Re: significance of nitrifying bacteria

Date: Thu May 31 18:19:24 2007
Posted By: Shireef Darwish, Grad student, Department of Plant Science, McGill University
Area of science: General Biology
ID: 1179932017.Gb

Hi Shourya!

Great questions... I love plants and the nitrogen cycle.
OK, the first point of confusion that needs to be cleared up concerns the
form of nitrogen assimilated by plants. Plants absorb nitrogen from the
soil in two inorganic forms: ammonium (NH4+) AND nitrate (NO3-). Ammonium
is the preferred form because, as you note, plants use the ammonium ions
directly for the synthesis of amino acids and proteins.

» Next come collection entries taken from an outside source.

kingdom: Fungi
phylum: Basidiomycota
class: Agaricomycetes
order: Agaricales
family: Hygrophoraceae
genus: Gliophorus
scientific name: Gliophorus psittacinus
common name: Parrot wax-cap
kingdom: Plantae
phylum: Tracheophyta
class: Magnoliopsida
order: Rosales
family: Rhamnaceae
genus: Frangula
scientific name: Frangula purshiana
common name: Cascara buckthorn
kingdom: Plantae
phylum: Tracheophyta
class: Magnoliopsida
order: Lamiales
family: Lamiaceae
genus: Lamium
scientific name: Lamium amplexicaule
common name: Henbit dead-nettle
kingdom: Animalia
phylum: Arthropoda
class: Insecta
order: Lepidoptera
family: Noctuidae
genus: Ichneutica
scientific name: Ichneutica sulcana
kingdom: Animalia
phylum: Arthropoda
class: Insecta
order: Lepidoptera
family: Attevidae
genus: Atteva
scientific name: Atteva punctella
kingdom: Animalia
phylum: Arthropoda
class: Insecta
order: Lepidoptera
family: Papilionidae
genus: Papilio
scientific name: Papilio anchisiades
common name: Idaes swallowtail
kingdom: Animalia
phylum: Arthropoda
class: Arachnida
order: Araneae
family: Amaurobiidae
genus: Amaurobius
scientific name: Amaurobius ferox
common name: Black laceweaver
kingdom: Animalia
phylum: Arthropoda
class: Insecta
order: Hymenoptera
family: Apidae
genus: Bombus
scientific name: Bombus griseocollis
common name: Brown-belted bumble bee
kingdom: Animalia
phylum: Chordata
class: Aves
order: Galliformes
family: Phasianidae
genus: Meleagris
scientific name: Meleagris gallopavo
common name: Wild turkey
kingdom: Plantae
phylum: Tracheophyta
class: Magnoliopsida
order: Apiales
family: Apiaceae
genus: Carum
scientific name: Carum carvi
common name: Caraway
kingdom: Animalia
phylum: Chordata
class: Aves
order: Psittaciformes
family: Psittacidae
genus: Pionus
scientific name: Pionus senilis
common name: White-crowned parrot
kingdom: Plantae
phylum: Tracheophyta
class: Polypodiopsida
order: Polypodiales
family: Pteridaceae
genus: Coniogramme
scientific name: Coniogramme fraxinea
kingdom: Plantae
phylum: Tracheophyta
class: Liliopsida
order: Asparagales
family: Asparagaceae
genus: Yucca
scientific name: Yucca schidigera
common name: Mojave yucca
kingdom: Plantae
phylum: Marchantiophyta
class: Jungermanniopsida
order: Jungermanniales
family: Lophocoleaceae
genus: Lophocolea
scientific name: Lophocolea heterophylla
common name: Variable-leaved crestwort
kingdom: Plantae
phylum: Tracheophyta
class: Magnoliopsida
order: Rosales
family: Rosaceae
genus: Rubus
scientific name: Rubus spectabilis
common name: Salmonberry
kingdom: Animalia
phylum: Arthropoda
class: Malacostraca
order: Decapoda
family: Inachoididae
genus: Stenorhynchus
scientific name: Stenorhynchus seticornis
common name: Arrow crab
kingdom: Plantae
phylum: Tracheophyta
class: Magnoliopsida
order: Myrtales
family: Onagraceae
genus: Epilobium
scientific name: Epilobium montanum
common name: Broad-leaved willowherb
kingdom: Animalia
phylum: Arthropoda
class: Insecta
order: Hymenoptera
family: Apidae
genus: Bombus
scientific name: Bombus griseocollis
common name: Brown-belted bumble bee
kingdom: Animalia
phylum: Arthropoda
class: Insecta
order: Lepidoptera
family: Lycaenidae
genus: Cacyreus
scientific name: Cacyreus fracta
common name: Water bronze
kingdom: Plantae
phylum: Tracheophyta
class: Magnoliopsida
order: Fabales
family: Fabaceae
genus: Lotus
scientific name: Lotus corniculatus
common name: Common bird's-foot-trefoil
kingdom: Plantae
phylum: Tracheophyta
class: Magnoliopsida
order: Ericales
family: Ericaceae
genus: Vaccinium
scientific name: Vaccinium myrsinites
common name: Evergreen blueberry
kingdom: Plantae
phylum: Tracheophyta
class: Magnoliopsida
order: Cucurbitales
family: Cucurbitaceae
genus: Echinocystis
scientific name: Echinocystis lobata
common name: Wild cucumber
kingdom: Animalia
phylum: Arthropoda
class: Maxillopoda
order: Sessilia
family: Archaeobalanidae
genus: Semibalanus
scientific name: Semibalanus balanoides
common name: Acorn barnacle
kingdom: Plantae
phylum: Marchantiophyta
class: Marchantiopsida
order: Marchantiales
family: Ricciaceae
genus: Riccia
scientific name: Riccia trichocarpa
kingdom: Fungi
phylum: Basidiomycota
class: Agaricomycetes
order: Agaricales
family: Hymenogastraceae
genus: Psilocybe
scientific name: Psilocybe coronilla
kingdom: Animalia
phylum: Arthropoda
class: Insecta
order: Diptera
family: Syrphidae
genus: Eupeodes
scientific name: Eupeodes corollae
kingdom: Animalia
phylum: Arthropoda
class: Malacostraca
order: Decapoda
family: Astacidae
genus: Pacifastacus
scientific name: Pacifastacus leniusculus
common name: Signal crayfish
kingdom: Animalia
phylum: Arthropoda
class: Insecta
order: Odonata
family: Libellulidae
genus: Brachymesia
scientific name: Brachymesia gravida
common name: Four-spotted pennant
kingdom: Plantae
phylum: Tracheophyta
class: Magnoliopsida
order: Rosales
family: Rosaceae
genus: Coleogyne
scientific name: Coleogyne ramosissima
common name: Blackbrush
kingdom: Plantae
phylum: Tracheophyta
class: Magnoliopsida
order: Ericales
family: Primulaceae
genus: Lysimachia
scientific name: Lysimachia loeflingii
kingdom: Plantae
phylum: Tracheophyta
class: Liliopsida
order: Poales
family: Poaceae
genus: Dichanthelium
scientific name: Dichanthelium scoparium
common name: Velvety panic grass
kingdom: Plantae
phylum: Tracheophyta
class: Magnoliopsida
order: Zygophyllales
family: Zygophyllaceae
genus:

However, when
plants absorb nitrate, they must convert the nitrate into ammonium within
the plant cell before it can be used to synthesis amino acids (nitrate is
converted into nitrite within the cytoplasm, and then the nitrite enters
the plastid where it is converted into ammonium, which is then assimilated
to amino acids). So, plants can live happily with either ammonium or
nitrate as their sole source of nitrogen. However, plants compete for
ammonium with certain abundant soil bacteria (Nitrosomonas and Nitrobacter)
that use ammonium in their own metabolism. These bacteria are called
nitrifying bacteria because they convert ammonium to nitrites
(Nitrosomonas) and nitrates (Nitrobacter). This means that, in the soil,
there is often more nitrate than ammonium available for plants. The
nitrification link, I think, is where most of your confusion rests...
plants are not needlessly converting ammonium to nitrate; rather, they have
adapted to be able to utilize the “waste” by-products of ubiquitous soil
bacteria to meet their nitrogen demands. As I said, the plant itself will
only convert nitrates into ammonium ions within the plant body, not within
the soil... they will not convert ammonium into nitrate! So, it seems like
there is probably some misleading information on this website!! Plants can
absorb nitrates, but it needs to be converted to ammonium to be used in
amino acids and protein synthesis. 

Regarding nitrogen turnover in the soil, nitrogen will be returned to the
soil through the decomposing activities of bacteria AND FUNGI. Fungi are
actually chiefly responsible for the decomposition of most plant material,
breaking down tough plant cell walls and releasing the stored nitrogenous
components back into the soil (which is then absorbed by plants, fungi and
bacteria, or transformed by nitrifying bacteria). Certain types of fungi
(the white-rot fungi) are the only organisms on earth that can degrade
lignin, the polymer that makes wood hard.

Lastly, yes, ammonium ions can cause nitrogen toxicity in soils. In
agriculture, ammonium fertilizer is supplied to plants in the form of urea,
and too much urea can be toxic to many organisms. 

I hope this helps resolve some of your confusion!